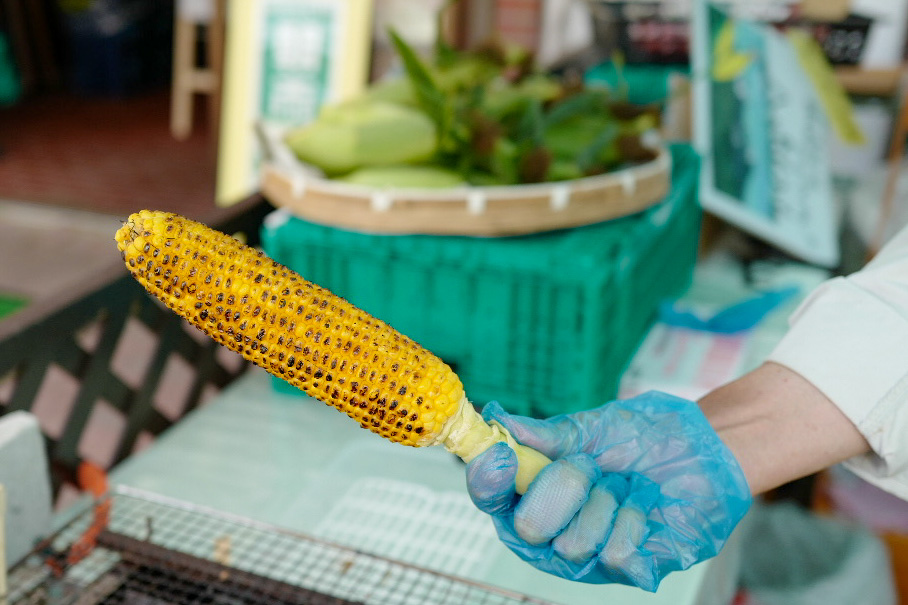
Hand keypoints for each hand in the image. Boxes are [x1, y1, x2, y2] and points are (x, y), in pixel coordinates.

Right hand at [466, 392, 751, 591]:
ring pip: (573, 543)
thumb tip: (500, 422)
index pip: (490, 497)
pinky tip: (644, 505)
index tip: (502, 455)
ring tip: (625, 486)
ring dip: (606, 502)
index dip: (487, 480)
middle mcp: (553, 530)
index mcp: (533, 492)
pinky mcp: (628, 569)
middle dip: (565, 485)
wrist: (702, 447)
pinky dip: (634, 518)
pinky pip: (615, 554)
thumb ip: (546, 433)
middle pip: (528, 527)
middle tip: (592, 464)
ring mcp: (589, 555)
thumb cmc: (642, 437)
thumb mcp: (590, 428)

========================================================================

Your copy must hold every record above in its exact wording and must hold no pictures.

Hand keypoints for each hand in the image. Boxes are [x1, y1, x2, y2] and points are (x, y), in pixel coordinates.

Right hand at [466, 392, 751, 591]:
ring pip: (573, 543)
thumb tip: (500, 422)
index pip: (490, 497)
pinky tip: (644, 505)
index tip: (502, 455)
ring tip: (625, 486)
ring dip: (606, 502)
index dip: (487, 480)
middle mcp: (553, 530)
index mcp: (533, 492)
pinky mcp: (628, 569)
middle dip: (565, 485)
wrist: (702, 447)
pinky dip: (634, 518)
pinky pip: (615, 554)
thumb ip: (546, 433)
middle pip: (528, 527)
middle tip: (592, 464)
ring mcp: (589, 555)
thumb cmc: (642, 437)
thumb mcp: (590, 428)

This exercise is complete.